» Texto extraído
● ● ●

El instinto animal inculca a bestias y humanos a cuidar al más indefenso. Protegemos de forma inherente a esos seres que no están capacitados para descubrir el mundo por sí mismos y los guiamos durante su etapa inicial de la forma que consideramos más adecuada. ¿Pero qué ocurre con aquellos que transitan con las sienes y las miradas nevadas por la cima de su existencia? ¿Quién protege a los que ha velado por nosotros cuando solo éramos cachorros?

Cuando pensaban que una guerra y una posguerra habían sido acontecimientos suficientemente graves para sellar su realidad llega una pandemia, ajena a la mano humana, que decide escogerlos como su presa principal. A la caza del mayor. Y por si esto no fuera suficiente, también les acechan y perturban su frágil estabilidad otros seres que pertenecen, sin certificado científico ni moral, a su misma especie.

En menos de un mes se han producido una serie de penosos sucesos que solo consiguen alzar aún más el nivel de toxicidad de la raza humana. A estas alturas ya sabemos que el virus está en las calles, pero lo que no sabíamos era que lo podíamos ver. Los microbios, en este caso tres, y detenidos en Zaragoza, empujaban a ancianos con el objetivo de despistarlos y así sustraer sus enseres sin que pudieran hacer nada.

No nos podemos olvidar que es ahora, más que nunca, cuando debemos estar pendientes de nuestros mayores, al tanto de que puedan afrontar sin desasosiego la última época de su vida que con tanto esfuerzo se han merecido disfrutar. Sería un triunfo para ellos, pero una enorme victoria de los valores que nos inculcaron cuando jugábamos bajo su sombra protectora de hienas y otras alimañas.

● ● ●

» Datos de entrada
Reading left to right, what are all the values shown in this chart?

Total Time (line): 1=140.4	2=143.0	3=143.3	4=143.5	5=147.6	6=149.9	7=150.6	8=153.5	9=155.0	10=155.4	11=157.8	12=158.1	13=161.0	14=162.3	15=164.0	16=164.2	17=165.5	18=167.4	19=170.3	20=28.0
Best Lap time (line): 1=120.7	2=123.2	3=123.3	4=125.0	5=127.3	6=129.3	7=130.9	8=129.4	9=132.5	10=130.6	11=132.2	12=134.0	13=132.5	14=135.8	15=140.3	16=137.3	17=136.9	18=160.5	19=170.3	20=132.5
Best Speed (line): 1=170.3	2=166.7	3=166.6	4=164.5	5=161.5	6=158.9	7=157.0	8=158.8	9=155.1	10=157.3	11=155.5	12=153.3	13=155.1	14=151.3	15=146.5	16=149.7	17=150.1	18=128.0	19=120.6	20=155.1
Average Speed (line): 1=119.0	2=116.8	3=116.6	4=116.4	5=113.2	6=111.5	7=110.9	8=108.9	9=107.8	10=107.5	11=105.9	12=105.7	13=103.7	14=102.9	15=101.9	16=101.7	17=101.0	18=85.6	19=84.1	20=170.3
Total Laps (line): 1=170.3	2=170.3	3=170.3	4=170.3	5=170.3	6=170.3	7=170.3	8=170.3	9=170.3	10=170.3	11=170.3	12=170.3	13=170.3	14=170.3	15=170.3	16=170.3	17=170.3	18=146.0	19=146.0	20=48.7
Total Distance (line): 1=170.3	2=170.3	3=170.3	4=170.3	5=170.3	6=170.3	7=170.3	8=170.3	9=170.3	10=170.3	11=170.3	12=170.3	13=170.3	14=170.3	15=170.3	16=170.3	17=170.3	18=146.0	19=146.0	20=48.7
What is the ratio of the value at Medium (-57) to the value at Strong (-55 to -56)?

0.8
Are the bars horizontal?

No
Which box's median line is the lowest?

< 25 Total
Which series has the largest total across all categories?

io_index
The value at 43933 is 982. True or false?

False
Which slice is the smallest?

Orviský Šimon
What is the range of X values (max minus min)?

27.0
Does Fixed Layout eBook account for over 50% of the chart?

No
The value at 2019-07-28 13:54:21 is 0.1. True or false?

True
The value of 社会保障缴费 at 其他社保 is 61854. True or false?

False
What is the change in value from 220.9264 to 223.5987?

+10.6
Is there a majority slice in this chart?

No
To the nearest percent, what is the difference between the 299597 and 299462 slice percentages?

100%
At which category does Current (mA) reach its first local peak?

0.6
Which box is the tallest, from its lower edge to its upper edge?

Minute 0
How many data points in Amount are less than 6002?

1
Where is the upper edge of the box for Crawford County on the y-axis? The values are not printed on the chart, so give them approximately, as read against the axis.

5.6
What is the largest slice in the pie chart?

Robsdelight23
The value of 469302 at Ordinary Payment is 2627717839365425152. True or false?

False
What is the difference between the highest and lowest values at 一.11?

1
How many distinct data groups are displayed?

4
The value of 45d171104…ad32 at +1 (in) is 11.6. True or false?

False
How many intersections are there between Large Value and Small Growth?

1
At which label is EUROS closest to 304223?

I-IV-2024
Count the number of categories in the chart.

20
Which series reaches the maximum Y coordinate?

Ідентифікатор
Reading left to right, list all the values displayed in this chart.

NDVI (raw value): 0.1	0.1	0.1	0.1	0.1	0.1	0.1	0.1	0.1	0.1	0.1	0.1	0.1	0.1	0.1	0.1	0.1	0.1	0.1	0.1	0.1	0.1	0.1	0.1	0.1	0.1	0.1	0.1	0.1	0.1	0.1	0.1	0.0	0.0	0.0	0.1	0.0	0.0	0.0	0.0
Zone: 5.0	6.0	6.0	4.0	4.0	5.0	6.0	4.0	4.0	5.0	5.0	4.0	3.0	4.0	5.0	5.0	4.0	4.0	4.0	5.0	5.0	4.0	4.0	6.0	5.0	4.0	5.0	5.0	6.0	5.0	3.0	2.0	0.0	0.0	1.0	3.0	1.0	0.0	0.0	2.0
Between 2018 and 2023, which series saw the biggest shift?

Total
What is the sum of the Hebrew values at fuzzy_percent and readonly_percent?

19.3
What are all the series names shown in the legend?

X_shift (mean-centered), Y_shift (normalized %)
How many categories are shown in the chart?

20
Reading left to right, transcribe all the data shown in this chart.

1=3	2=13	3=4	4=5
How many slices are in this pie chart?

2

● ● ●

» Su objetivo
Transcriba sin alteraciones el pasaje del texto sobre la protección de los mayores que empieza en "El instinto animal" y termina en "su misma especie.".

» Resultado de la tarea
El instinto animal inculca a bestias y humanos a cuidar al más indefenso. Protegemos de forma inherente a esos seres que no están capacitados para descubrir el mundo por sí mismos y los guiamos durante su etapa inicial de la forma que consideramos más adecuada. ¿Pero qué ocurre con aquellos que transitan con las sienes y las miradas nevadas por la cima de su existencia? ¿Quién protege a los que ha velado por nosotros cuando solo éramos cachorros?

Cuando pensaban que una guerra y una posguerra habían sido acontecimientos suficientemente graves para sellar su realidad llega una pandemia, ajena a la mano humana, que decide escogerlos como su presa principal. A la caza del mayor. Y por si esto no fuera suficiente, también les acechan y perturban su frágil estabilidad otros seres que pertenecen, sin certificado científico ni moral, a su misma especie.